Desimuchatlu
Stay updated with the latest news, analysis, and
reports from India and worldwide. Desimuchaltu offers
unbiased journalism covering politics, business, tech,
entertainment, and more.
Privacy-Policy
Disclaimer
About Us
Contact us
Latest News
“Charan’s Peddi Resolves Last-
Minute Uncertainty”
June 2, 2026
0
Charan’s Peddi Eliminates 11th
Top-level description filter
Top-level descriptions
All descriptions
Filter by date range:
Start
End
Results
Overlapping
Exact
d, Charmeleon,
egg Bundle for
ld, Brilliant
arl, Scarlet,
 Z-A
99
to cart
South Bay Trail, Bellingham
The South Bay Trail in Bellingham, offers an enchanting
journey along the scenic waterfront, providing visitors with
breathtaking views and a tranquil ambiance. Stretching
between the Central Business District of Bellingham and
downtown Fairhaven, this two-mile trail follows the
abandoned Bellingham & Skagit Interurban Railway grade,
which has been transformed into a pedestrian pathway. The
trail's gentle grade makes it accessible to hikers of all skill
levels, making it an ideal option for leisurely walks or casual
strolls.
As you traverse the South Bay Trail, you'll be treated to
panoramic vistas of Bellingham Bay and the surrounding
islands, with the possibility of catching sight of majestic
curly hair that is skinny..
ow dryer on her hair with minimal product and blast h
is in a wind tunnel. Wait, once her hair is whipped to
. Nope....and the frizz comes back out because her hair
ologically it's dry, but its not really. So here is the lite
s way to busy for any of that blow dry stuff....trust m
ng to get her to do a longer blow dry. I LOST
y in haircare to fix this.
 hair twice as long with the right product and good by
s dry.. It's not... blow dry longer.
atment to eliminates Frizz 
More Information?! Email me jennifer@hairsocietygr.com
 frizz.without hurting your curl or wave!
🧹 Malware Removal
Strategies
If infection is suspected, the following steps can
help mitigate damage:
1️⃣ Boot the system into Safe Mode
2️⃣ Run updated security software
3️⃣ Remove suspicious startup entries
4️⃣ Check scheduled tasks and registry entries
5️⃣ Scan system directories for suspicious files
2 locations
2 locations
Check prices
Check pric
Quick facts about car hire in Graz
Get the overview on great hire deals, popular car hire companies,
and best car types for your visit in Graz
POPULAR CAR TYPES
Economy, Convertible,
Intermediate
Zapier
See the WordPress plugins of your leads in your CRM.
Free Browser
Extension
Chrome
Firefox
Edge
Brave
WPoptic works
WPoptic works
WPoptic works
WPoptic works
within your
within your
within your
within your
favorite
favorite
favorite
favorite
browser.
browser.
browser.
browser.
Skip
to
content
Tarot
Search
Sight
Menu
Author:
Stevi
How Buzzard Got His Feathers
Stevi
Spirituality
==
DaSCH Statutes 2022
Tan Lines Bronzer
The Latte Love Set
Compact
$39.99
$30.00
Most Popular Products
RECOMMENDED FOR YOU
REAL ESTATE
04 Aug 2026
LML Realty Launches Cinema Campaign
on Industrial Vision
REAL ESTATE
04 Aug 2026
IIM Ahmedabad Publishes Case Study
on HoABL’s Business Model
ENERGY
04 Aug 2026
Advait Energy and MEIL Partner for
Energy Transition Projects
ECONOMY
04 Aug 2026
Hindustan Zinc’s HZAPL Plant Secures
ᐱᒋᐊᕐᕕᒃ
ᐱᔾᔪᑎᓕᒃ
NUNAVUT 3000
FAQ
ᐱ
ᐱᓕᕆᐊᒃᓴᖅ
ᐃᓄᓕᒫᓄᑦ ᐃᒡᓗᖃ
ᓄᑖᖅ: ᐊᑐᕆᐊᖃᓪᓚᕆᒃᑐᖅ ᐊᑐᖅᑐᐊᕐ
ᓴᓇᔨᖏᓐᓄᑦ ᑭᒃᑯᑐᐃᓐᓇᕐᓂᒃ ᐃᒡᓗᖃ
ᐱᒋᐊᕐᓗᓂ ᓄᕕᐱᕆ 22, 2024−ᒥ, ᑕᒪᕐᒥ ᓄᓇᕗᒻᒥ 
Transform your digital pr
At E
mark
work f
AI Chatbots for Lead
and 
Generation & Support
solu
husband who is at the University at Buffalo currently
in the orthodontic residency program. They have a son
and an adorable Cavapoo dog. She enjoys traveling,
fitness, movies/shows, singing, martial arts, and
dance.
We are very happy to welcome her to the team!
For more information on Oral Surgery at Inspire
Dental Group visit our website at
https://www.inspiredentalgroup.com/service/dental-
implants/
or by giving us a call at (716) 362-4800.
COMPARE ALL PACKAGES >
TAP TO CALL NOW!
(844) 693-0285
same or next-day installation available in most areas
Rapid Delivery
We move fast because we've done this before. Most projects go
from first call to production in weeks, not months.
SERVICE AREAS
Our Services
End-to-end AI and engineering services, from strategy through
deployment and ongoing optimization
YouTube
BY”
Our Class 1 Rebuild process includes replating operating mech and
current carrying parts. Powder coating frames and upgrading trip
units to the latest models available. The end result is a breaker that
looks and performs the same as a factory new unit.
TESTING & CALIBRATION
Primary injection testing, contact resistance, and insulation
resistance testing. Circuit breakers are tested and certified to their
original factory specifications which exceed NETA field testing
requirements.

◆ WHAT IS NEEDED ◆
Taking the line with "Desimuchatlu" as the first and the line with "breathtaking views and" as the last, retype that stretch of the data above exactly, with no other lines.

◆ SOLUTION BELOW ◆
Desimuchatlu
Stay updated with the latest news, analysis, and
reports from India and worldwide. Desimuchaltu offers
unbiased journalism covering politics, business, tech,
entertainment, and more.
Privacy-Policy
Disclaimer
About Us
Contact us
Latest News
“Charan’s Peddi Resolves Last-
Minute Uncertainty”
June 2, 2026
0
Charan’s Peddi Eliminates 11th
Top-level description filter
Top-level descriptions
All descriptions
Filter by date range:
Start
End
Results
Overlapping
Exact
d, Charmeleon,
egg Bundle for
ld, Brilliant
arl, Scarlet,
 Z-A
99
to cart
South Bay Trail, Bellingham
The South Bay Trail in Bellingham, offers an enchanting
journey along the scenic waterfront, providing visitors with
breathtaking views and a tranquil ambiance. Stretching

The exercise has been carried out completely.